Chapter 12 A Dozen Doors #2
Instead of going to get my things, I start up after the woman. I don’t remember her from my time in Faulkner, and when she reaches the door at the top and turns to give me the sourest look I’ve ever gotten in my life, I know she must be Preston’s hire.
“Excuse me, ma’am,” she says in a shrill voice that snaps with a British accent. “You’re not allowed up here.”
She looks and sounds like the villain in an old British movie about an orphanage where the headmistress devises unique tortures for the orphans.
I can’t think of anyone further from the type of girl Grampa Darling used to hire—mostly hot high school girls who left town in a hurry or disappeared quietly back to Faulkner High without another word.
By the time I was in high school, I’d learned not to bother getting to know them, since they’d be gone within a year.
“Oh, just let me get the door for you,” I say, smiling at the woman and reaching for the door. I grab the handle, but it’s locked fast when I pull on it.
The woman gives me a dour look and shifts her towels onto one arm while she fishes the key from the pocket of her oversized apron.
“I assure you, I am perfectly capable of opening a door,” she says, giving me an imperious look as she pushes the old-fashioned key in and turns.
“Well, with your arms as full as they are, a little help never hurt,” I say, pulling the door open and sliding the key from the lock.
She huffs but steps through. I step through after her.
This side of the house doesn’t open into a room with windows, but a wide, dark hallway with barely any light filtering in.
Each side is lined with six widely spaced doors, meaning the rooms behind them are spacious and hopefully brighter than the gloomy hall.
At the far end is a staircase leading up to the third floor, which is accessible from the east wing as well. I’ve been up there plenty.

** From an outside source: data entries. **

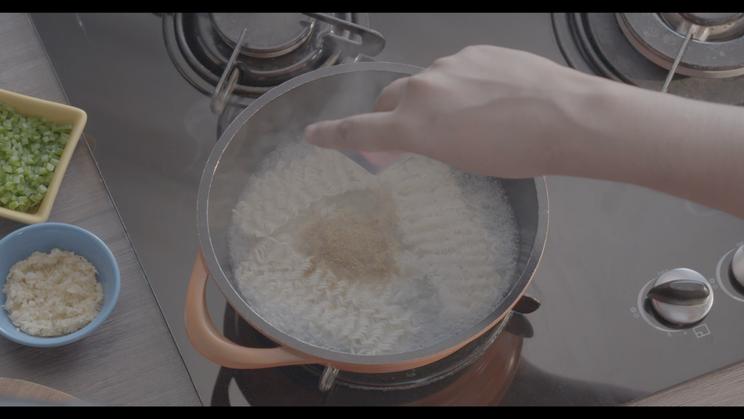
Identify the location of burners. (275, 19), (716, 28).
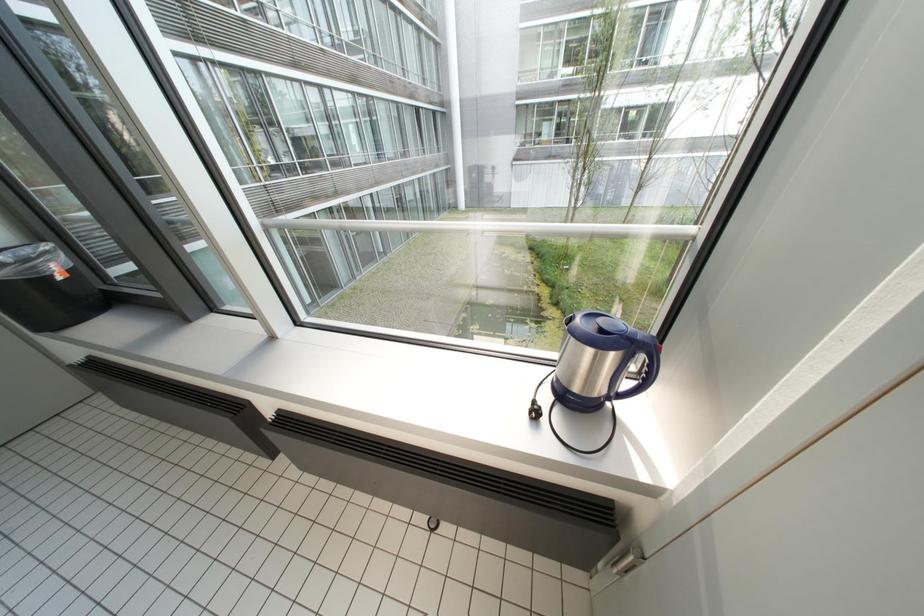
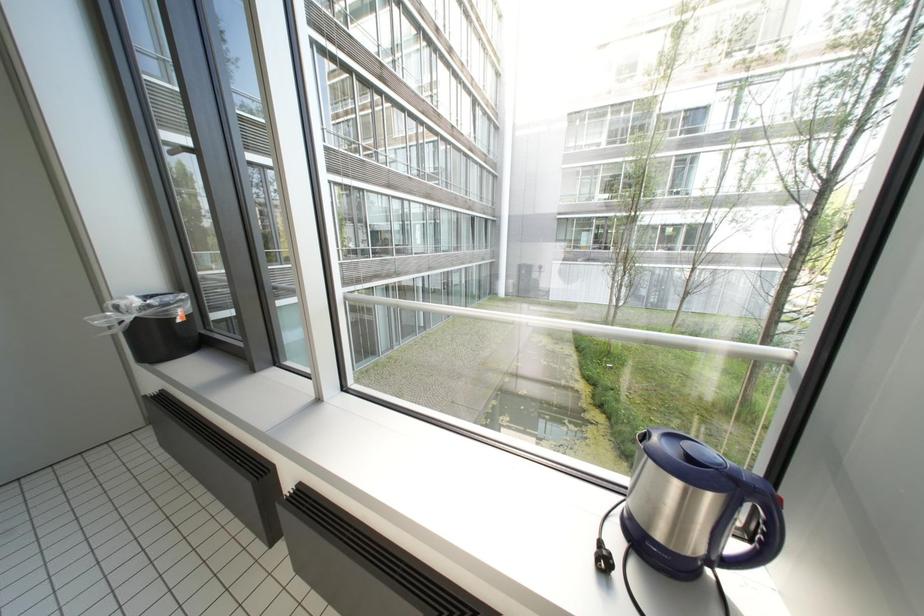
Question: Based on the continuous images, in which direction is the camera rotating? Reply with the corresponding letter.

Choices:
 (A) Left
 (B) Right
 (C) Up
 (D) Down

Answer: (C)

When I was a kid, it was a favorite spot for the moms when it was too hot for us to play outside.
They’d sit at one of the tables with their cocktails, gossiping and watching us race around what seemed like the world’s biggest attic space, with sloped ceilings and skylights and even a princess bedroom set at one end that Grampa Darling had custom made for his favorite granddaughter, Mabel Darling.
But I’ve never been in this wing of the house. Even though I’m an adult now, it feels even more off-limits than the east wing did when we were kids. My heart is pounding in my chest just from setting foot into the forbidden hall.
“Go on, get out,” cries the maid when she sees that I followed her in.
Before I can answer, a loud pounding interrupts us from the third room on the right.
It’s a sound that, now that I’m up here, is unmistakable.
It’s not footsteps. It’s someone pounding on the inside of the door.
My skin goes cold, and I stare at the maid for a second while she stares back at me with an expression that can only be described as wide-eyed ‘oh, shit.’ In that moment, I feel the key still resting in my palm, long and heavy, and I remember what Preston said about the other key, the one he gave me.
The one that opens all the doors in the east wing.
I dart for the door, shoving the key into the lock.
“Don’t open that,” the maid cries, a cascade of sheets and towels toppling from her arms as she leaps for me. “It’s for your safety, Miss!”
I turn the knob and yank open the door. Grampa Darling comes rushing out, nearly toppling over when the door swings from under his hammering fists. He’s breathing hard, and his face is slightly flushed, but he doesn’t look the slightest bit feeble or incapacitated, as Preston led me to believe.
“Dolly Beckett?” he asks, staring at me. “What are you doing here?”
“The real question is, what are you doing locked up in a room in your own house?” I ask.
“You need to get out of here,” he says urgently, his gaze jerking to the door behind me. “We both do.”
“I’m sorry, I can’t let you leave, Mr. Darling,” the maid says.
“Try and stop me,” he thunders, every bit the imposing, powerful man I remember.
In fact, I’m beginning to think everything I’ve been told is a lie.
The real villain here, the one with the unsound mind, isn’t Grampa Darling.
It’s the man who locked him up and took over his estate, the one who locked me up and wouldn’t let me leave.
The one who steps into the doorway to the hall just as we start toward it, the man in the mask, with his cold, steely blue eyes and jaw set in a hard, angry line.
As I stare back at him, my heart thumping hard in my chest, I realize I don’t know this man at all.
Just as I’ve changed in the past three years, he’s no longer the man I knew, the friend who held me when I cried, the man who would never hurt me.
That man is long gone. This is the man who stayed, the one who remains.
He’s a stranger, scarred by life, who’s let tragedy and bitterness turn him into a dangerous beast. I don’t know what he’ll do next, and for the first time in my life, I’m truly scared to find out.